Pfizer Inc. (PFE): Safe And Steady Dividends

Dividend Growth Analysis

Our Growth Score answers the question, “How fast is the dividend likely to grow?” It considers many of the same fundamental factors as the Safety Score but places more weight on growth-centric metrics like sales and earnings growth and payout ratios. Scores of 50 are average, 75 or higher is very good, and 25 or lower is considered weak.

Pfizer’s Dividend Growth Score is 52, which indicates that Pfizer has about average dividend growth potential.

While not a dividend aristocrat, long-term investors have been handsomely rewarded from holding Pfizer stock even despite the 2009 cut.
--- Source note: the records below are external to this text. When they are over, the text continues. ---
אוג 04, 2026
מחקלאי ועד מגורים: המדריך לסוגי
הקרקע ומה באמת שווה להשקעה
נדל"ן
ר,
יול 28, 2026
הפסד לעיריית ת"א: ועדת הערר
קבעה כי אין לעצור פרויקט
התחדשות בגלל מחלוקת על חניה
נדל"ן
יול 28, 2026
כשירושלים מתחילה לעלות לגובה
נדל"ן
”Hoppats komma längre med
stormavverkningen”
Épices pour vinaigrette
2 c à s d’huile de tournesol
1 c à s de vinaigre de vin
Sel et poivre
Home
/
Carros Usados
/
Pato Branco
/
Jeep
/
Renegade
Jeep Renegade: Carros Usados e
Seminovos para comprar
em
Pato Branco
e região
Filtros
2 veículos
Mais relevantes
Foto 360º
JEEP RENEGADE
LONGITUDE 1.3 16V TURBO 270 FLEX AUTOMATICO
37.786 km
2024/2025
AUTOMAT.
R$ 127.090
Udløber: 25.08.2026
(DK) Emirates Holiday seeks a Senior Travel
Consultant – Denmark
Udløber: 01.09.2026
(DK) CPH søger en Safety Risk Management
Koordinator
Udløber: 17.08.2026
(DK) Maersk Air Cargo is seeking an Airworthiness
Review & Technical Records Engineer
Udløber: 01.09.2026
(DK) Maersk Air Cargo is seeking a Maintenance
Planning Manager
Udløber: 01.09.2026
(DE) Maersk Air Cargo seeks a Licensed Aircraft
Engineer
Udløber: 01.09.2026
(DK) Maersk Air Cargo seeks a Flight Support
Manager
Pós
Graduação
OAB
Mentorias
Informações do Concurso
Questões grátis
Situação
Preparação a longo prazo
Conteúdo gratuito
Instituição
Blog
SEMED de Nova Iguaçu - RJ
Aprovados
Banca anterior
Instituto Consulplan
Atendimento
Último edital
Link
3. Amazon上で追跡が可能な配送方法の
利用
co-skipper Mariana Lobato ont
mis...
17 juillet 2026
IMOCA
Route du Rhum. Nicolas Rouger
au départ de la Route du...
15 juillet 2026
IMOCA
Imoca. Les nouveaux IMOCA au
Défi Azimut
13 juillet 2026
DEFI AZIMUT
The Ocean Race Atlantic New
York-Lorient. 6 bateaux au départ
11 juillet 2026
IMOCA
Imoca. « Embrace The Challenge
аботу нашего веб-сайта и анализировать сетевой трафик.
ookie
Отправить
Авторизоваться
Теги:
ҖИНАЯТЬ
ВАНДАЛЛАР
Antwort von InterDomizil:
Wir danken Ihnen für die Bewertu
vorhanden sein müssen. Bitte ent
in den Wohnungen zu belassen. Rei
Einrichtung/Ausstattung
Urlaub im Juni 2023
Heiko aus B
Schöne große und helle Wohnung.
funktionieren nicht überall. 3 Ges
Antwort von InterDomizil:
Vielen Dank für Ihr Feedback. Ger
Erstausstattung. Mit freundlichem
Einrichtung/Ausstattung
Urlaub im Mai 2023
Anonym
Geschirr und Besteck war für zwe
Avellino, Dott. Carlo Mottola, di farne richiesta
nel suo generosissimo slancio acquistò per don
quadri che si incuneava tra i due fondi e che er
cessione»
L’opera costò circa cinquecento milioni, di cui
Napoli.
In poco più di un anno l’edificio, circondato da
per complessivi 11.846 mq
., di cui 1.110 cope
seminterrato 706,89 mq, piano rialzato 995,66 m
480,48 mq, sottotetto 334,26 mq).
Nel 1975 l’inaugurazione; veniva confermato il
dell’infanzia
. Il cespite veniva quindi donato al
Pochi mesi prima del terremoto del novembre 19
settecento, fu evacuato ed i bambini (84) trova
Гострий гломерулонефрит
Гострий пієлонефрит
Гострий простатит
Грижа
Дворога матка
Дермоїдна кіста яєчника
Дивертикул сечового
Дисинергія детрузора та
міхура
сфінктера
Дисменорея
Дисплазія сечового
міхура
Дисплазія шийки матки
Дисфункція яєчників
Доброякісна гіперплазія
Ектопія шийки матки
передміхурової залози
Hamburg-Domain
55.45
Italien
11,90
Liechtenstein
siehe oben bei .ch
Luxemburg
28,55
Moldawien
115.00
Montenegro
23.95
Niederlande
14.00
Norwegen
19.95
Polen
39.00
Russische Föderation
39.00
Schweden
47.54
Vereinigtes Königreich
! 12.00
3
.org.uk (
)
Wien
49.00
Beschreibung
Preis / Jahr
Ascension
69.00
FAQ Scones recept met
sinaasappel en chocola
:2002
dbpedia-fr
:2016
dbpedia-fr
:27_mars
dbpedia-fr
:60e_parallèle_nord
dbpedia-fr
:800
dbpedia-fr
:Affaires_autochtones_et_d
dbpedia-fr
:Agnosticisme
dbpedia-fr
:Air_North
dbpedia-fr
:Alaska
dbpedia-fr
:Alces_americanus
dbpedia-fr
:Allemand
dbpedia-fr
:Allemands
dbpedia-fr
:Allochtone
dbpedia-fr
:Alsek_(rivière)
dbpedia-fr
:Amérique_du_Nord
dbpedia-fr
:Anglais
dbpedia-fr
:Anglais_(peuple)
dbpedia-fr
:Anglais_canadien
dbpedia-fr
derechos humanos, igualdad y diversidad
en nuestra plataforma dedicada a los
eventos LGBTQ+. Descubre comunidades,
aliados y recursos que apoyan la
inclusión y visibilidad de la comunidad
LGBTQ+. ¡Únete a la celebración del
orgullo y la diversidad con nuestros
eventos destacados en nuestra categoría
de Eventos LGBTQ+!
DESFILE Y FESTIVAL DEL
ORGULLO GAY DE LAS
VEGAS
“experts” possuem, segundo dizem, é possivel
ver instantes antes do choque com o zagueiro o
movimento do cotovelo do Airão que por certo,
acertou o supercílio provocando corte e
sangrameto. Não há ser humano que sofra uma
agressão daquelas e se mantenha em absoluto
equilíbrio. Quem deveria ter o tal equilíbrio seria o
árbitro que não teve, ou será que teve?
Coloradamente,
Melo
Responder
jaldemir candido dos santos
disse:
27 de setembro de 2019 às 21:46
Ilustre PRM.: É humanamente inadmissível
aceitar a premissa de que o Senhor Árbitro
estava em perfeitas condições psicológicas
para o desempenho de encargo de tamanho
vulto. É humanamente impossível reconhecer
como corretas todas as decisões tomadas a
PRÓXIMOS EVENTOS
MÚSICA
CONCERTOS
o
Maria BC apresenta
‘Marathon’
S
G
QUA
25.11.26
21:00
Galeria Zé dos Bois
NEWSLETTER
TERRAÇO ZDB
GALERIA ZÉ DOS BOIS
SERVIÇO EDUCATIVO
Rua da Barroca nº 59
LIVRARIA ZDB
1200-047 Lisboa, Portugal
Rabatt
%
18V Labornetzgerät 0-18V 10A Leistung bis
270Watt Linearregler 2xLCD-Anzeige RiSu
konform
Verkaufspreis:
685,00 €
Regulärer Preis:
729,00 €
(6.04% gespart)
The dividend has increased at nearly a 10% CAGR over the last 20 years and a 4% CAGR over the last 10 years, which still easily outpaces inflation.

Pfizer PFE Dividend

Source: Simply Safe Dividends

Unlike some other global pharmaceutical executives such as Eli Lilly and Co (NYSE:LLY) (see our analysis of Lilly here) Pfizer’s management team doesn’t talk about their expectations for dividend increases. However, they still do have a focus on making sure they have an appropriate capital return strategy that includes dividends.

Ian Read, Pfizer’s Chairman and CEO, discussed his view on the second quarter earnings call on managing the company’s cash flows in the event they chose to split up the company (which they elected not to do):

“And clearly if you’re in two distinct divisions, you don’t have the same opportunities of deployment of cash, if you’re in two companies as you do if you’re one. You have less choices as to in which areas you put it. When you’re one company, you can take those cash flows, return them to shareholders, continue to invest in the area of business, pay your dividend, or do business development in the essential business.”

Source: Seeking Alpha

So while the management team doesn’t openly discuss their expectations for dividend increases, the dividend is top of mind when thinking about allocating the company’s cash flow.

Given the variety of factors impacting the business, it is very difficult to forecast an accurate dividend growth rate on a go forward basis. With that said, we can look at a few areas to give us a better idea of what a ballpark growth rate could look like.

If the recent past is any indicator, then investors can expect the dividend to grow in the high single digits, similar to the past three years of growth.

Furthermore, current consensus EPS forecasts project annual earnings growth of 7-8% over the next couple of years (not including the Medivation acquisition). If Pfizer maintains the current payout ratio in line with the peers, then it seems reasonable to expect the dividend to grow in proportion to the EPS growth.

Considering all of these factors, over the next few year investors should expect the dividend to outpace inflation at a minimum with additional upside if key therapeutics in the pipeline prove to be successful.

 

Valuation

Pfizer Inc. (NYSE:PFE) currently trades at around 13.4x 2016 earnings estimates and offers a 3.6% dividend yield, which is slightly higher than the stock’s five-year average dividend yield of 3.4%.

The business is very stable given the recession-resistant nature of Pfizer’s end markets. However, the business has two main risks associated with it.

The first risk is that they can’t internally develop enough new drugs to offset the recent and upcoming patent expirations in their current portfolio.

Secondly, they have made a number of acquisitions at large premiums to try to replenish the pipeline. If the drugs they acquire in these acquisitions are not a success, then they will have impaired a significant amount of capital while not doing anything to improve the business. We think this is a low probability event and, in all likelihood, the business should be able to perform well.

Given the reasonable P/E ratio and anticipated growth, Pfizer investors could be poised to generate a high-single digit to low-double digit annual total return.